Prompt: Retype the data exactly, so that every line matches the original.

Stored data entries

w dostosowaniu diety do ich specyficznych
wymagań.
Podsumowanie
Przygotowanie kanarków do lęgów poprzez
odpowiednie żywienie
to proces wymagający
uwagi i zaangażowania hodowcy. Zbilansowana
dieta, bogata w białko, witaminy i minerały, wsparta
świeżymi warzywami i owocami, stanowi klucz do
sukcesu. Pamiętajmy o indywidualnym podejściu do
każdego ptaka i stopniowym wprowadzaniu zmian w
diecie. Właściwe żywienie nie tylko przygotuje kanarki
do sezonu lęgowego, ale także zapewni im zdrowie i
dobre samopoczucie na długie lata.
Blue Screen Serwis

Solution to this task:
w dostosowaniu diety do ich specyficznych
wymagań.
Podsumowanie
Przygotowanie kanarków do lęgów poprzez
odpowiednie żywienie
to proces wymagający
uwagi i zaangażowania hodowcy. Zbilansowana
dieta, bogata w białko, witaminy i minerały, wsparta
świeżymi warzywami i owocami, stanowi klucz do
sukcesu. Pamiętajmy o indywidualnym podejściu do
każdego ptaka i stopniowym wprowadzaniu zmian w
diecie. Właściwe żywienie nie tylko przygotuje kanarki
do sezonu lęgowego, ale także zapewni im zdrowie i
dobre samopoczucie na długie lata.
Blue Screen Serwis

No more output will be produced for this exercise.